Some other dear friends started a message thread when the pandemic began. Sarah, Beth H., Rachel, Danielle, and Beth B. have been my saving grace. We have shared meals, swim time, all the good and bad experiences with each other. Just knowing people are there that “get you” and love you regardless of your flaws is priceless. Lauren, Shana, and their husbands have been there for me too. I am super-sized blessed by the friendships I have created in Jonesboro over the last 19 years.
Michael is my Rock
Michael is my rock. He is always there when I need him. He constantly supports me and my crazy ideas, like writing my first fiction novel that will be out in the Spring of 2022. I would not be who I am today without his love and advice. When I found I was pregnant at 40yo and was literally beside myself in shock, he told me that I willed this baby into existence. I always said if someone dropped a baby boy off at my doorstep, I would take him!

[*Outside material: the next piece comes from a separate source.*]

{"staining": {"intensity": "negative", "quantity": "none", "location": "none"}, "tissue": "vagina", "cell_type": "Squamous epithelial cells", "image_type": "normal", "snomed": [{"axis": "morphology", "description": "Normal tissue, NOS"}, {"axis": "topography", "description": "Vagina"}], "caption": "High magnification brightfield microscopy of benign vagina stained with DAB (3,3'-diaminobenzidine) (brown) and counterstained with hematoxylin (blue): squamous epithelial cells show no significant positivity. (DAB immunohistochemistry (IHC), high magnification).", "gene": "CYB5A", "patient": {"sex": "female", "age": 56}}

I wanted a raise a boy and a girl but after 3 girls we decided our family was complete and I had a surgical procedure to prevent pregnancy. Well, that failed. I don’t do well pregnant. Lots of vomiting and exhaustion. But, we are a team and we do things together. Michael always has my back and he’s rarely wrong, which is annoying, but I tell my girls to marry a man more intelligent than them. It is boring to the smartest person in the room. LOL
I say all this to assure you we all have issues. We are all struggling in some way that may not be visible to the naked eye. I told my 19yo, Alex, the other day that emotional pain can be as severe as physical pain, but you can’t see it. There are millions of people hurting inside, and no one knows about it. I have struggled and learned from the lessons and pain I’ve endured. Now I teach my children what I’ve learned and share on my blog, with hopes that I can educate others.
A big part of growing up is learning and accepting you are. Becoming the best version of yourself, coping with change as it arrives, and taking life as it is not how we want it to be. I highly recommend finding your person and holding on tight. It is ok to make mistakes along the way. It is not okay to dwell on those mistakes. Those choices do not define you. What defines you is how you choose to move forward from here. You learned the lesson; now teach it to your kids and friends. We are not on this planet alone; we have each other.
Happy 20th wedding anniversary to the man I choose to spend the rest of my life with. To the man who is the best father to our babies and the best boss. I love you always and forever.